衾裯尽枕欢
晚霞如火,彤云层叠,空气依旧闷燥,就连拂过纱幔的风也带着湿潮的热意。
相府的浴房宽敞明亮,槛窗外是一片茂密的竹林,风动时,隐约可闻清雅幽洌的竹香。
柳柒被点了穴,不着寸缕地倚在贵妃榻上,双腿被人摆成弯曲的姿势,正肆无忌惮地敞着。
不多时,云时卿推门而入,手里握着两只精巧的紫檀木盒。
无须揭开盒盖便知里面是何物,柳柒面颊顿时生热,连呼吸也乱了调。
他试图冲破穴道,可体内的蛊虫竟忽然转醒,叫嚣着溢出媚香,以致内力不得运转。
“我记得上次用过之后将它们放在,不要再……”嗓音里掺杂着示弱之意,齿关也在痛苦地打颤,“你放过我罢。”

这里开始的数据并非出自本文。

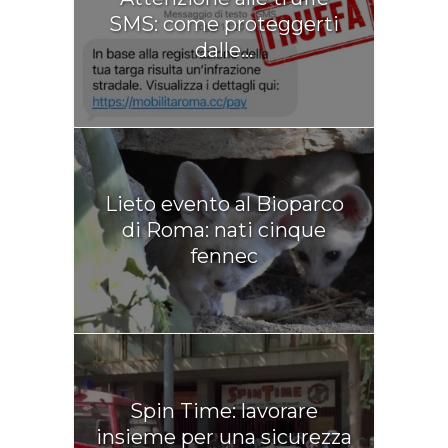
SMS: come proteggerti
dalle...
Lieto evento al Bioparco
di Roma: nati cinque
fennec
Spin Time: lavorare
insieme per una sicurezza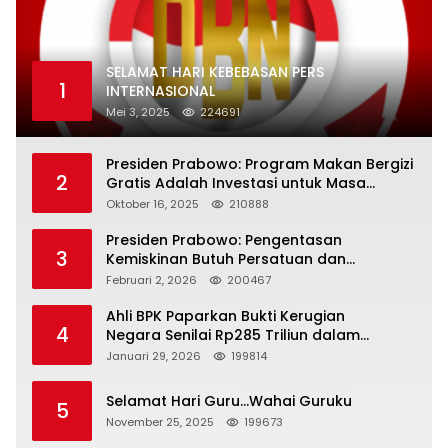
SELAMAT HARI KEBEBASAN PERS
1
INTERNASIONAL
Mei 3, 2025
224691
Presiden Prabowo: Program Makan Bergizi
2
Gratis Adalah Investasi untuk Masa
Depan Bangsa
Oktober 16, 2025
210888
Presiden Prabowo: Pengentasan
3
Kemiskinan Butuh Persatuan dan
Kepemimpinan yang Bertanggung Jawab
Februari 2, 2026
200467
Ahli BPK Paparkan Bukti Kerugian
4
Negara Senilai Rp285 Triliun dalam
Persidangan Korupsi PT Pertamina
Januari 29, 2026
199814
Selamat Hari Guru…Wahai Guruku
5
November 25, 2025
199673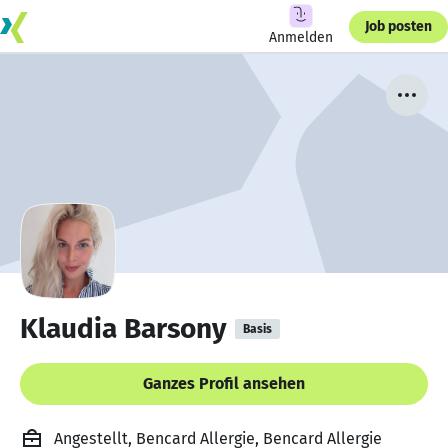
Job posten
Anmelden
Klaudia Barsony
Basis
Ganzes Profil ansehen
Angestellt, Bencard Allergie, Bencard Allergie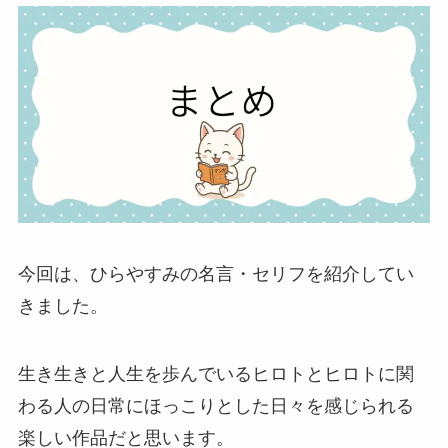
今回は、ひらやすみの名言・セリフを紹介してい
きました。
生き生きと人生を歩んでいるヒロトとヒロトに関
わる人の日常にほっこりとした日々を感じられる
楽しい作品だと思います。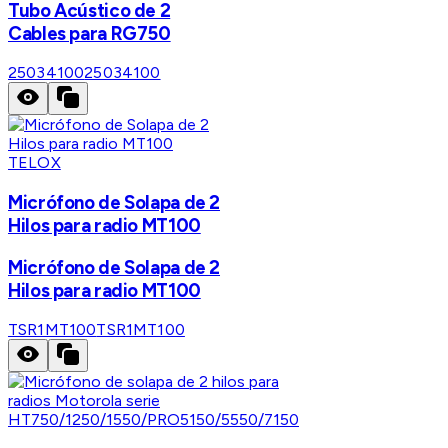
Tubo Acústico de 2
Cables para RG750
25034100
25034100
TELOX
Micrófono de Solapa de 2
Hilos para radio MT100
Micrófono de Solapa de 2
Hilos para radio MT100
TSR1MT100
TSR1MT100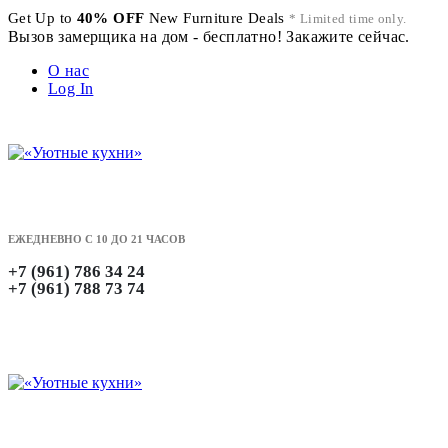
Get Up to
40% OFF
New Furniture Deals
* Limited time only.
Вызов замерщика на дом - бесплатно! Закажите сейчас.
О нас
Log In
ЕЖЕДНЕВНО С 10 ДО 21 ЧАСОВ
+7 (961) 786 34 24
+7 (961) 788 73 74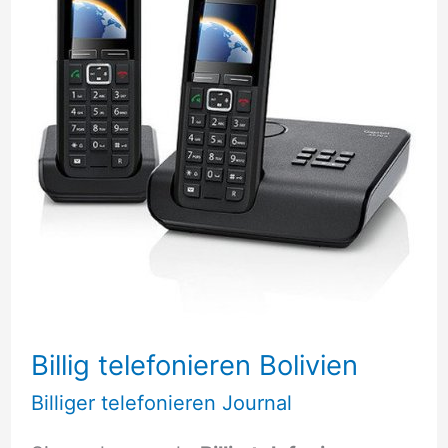
Billig telefonieren Bolivien
Billiger telefonieren Journal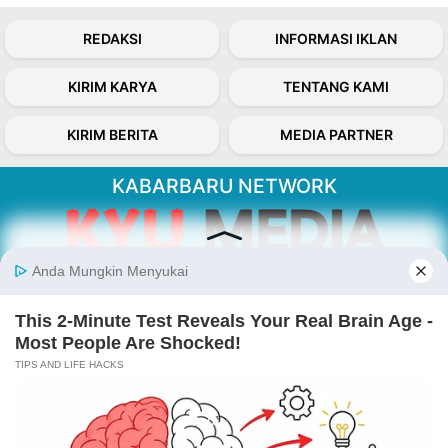
REDAKSI
INFORMASI IKLAN
KIRIM KARYA
TENTANG KAMI
KIRIM BERITA
MEDIA PARTNER
KABARBARU NETWORK
About Our Kabarbaru.co
Kabarbaru.co menyajikan berita aktual dan
inspiratif dari sudut pandang berbaik sangka
serta terverifikasi dari sumber yang tepat.
Follow Kabarbaru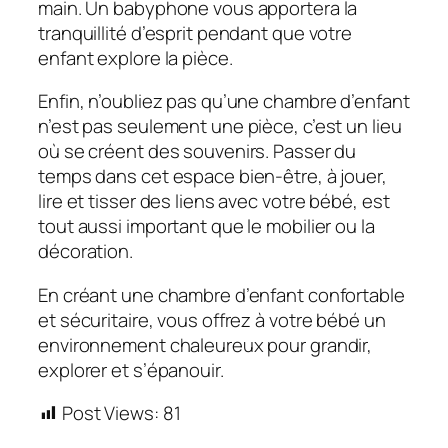
main. Un babyphone vous apportera la
tranquillité d’esprit pendant que votre
enfant explore la pièce.
Enfin, n’oubliez pas qu’une chambre d’enfant
n’est pas seulement une pièce, c’est un lieu
où se créent des souvenirs. Passer du
temps dans cet espace bien-être, à jouer,
lire et tisser des liens avec votre bébé, est
tout aussi important que le mobilier ou la
décoration.
En créant une chambre d’enfant confortable
et sécuritaire, vous offrez à votre bébé un
environnement chaleureux pour grandir,
explorer et s’épanouir.
Post Views:
81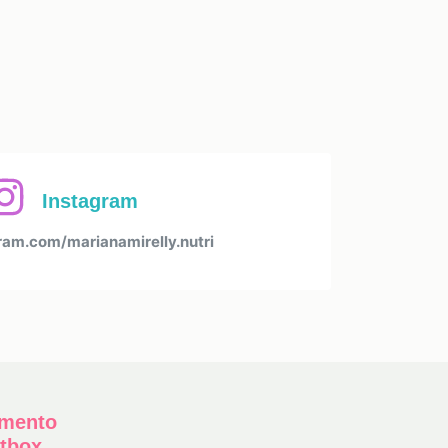
Instagram
am.com/marianamirelly.nutri
amento
etbox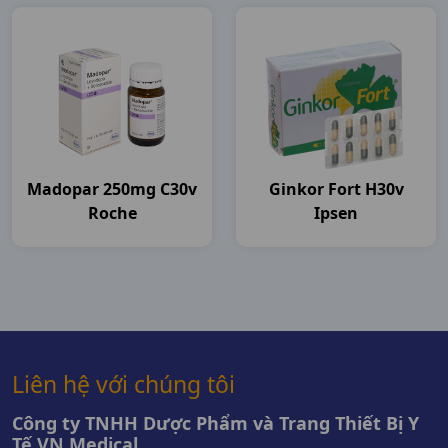
Madopar 250mg C30v
Ginkor Fort H30v
Roche
Ipsen
Liên hệ với chúng tôi
Công ty TNHH Dược Phẩm và Trang Thiết Bị Y
Tế VN Medical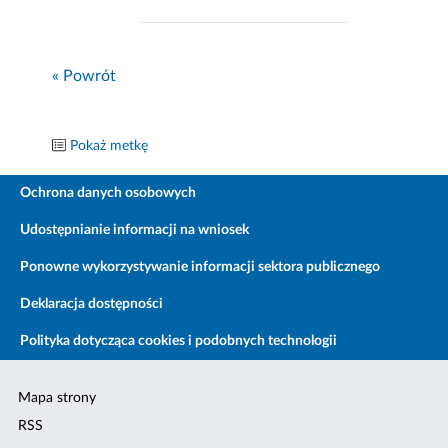
« Powrót
Pokaż metkę
Ochrona danych osobowych
Udostępnianie informacji na wniosek
Ponowne wykorzystywanie informacji sektora publicznego
Deklaracja dostępności
Polityka dotycząca cookies i podobnych technologii
Mapa strony
RSS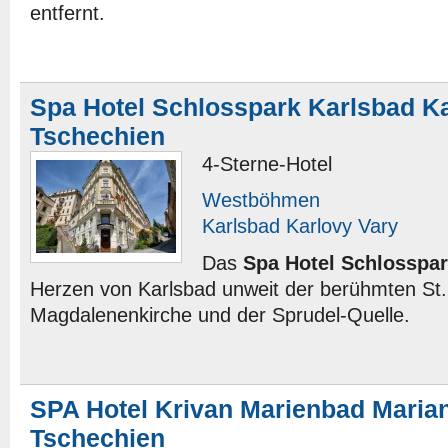
entfernt.
Spa Hotel Schlosspark Karlsbad K
Tschechien
4-Sterne-Hotel
Westböhmen
Karlsbad Karlovy Vary
Das
Spa Hotel Schlosspa
Herzen von Karlsbad unweit der berühmten St.
Magdalenenkirche und der Sprudel-Quelle.
SPA Hotel Krivan Marienbad Maria
Tschechien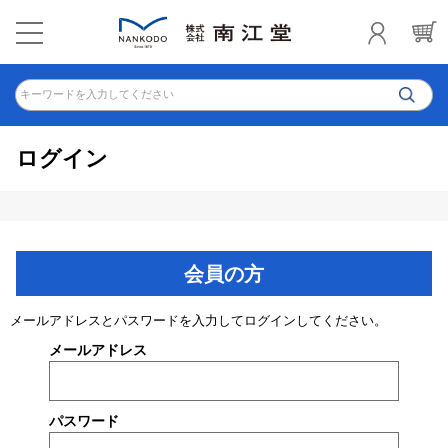
キーワードを入力してください
ログイン
会員の方
メールアドレスとパスワードを入力してログインしてください。
メールアドレス
パスワード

云时卿渐渐收手,凝眸看向他,温声问道:“要它还是要我?”
柳柒道:“都不要。”
云时卿垂下眼帘,继续手中的活计。
爽利再次攀爬至四肢百骸,柳柒动弹不得,这份爽利便成了折磨他的烈性毒药,直教他肝肠寸断,生日不能。
最后,他终是屈服在云时卿的手里,哑声说道:“要你。”
云时卿抬眸,古井无波地道:“再说一遍。”
柳柒忍着羞耻心喃喃道:“要你。”
云时卿问道:“我是谁?”
柳柒知道他想听哪两个字,不情不愿地道:“夫君。”
“谁的夫君?”
“……我的。”
“你想要谁?”
“……要夫君。”
云时卿满意地笑了笑,将玉取出,旋即用自己去填补那处空缺。